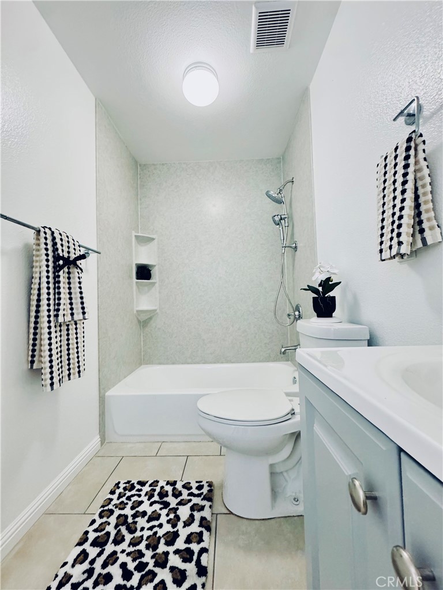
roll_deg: +2.5
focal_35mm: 14
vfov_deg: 102.1
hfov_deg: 85.7
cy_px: 295
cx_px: 222
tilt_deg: +2.6
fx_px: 239
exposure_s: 1/120
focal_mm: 2.22
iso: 320
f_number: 2.2
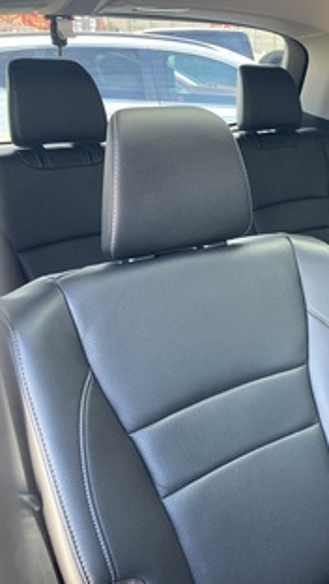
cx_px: 389
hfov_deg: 26.1
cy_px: 293
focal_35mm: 41
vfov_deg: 49.4
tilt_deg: -19.3
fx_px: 634
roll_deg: -3.9
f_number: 1.8
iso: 125
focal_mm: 3.99
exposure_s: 1/60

····················

Problem to solve:
Omit the pictures and output all remaining material exactly.

Response to the exercise:
roll_deg: +2.5
focal_35mm: 14
vfov_deg: 102.1
hfov_deg: 85.7
cy_px: 295
cx_px: 222
tilt_deg: +2.6
fx_px: 239
exposure_s: 1/120
focal_mm: 2.22
iso: 320
f_number: 2.2
cx_px: 389
hfov_deg: 26.1
cy_px: 293
focal_35mm: 41
vfov_deg: 49.4
tilt_deg: -19.3
fx_px: 634
roll_deg: -3.9
f_number: 1.8
iso: 125
focal_mm: 3.99
exposure_s: 1/60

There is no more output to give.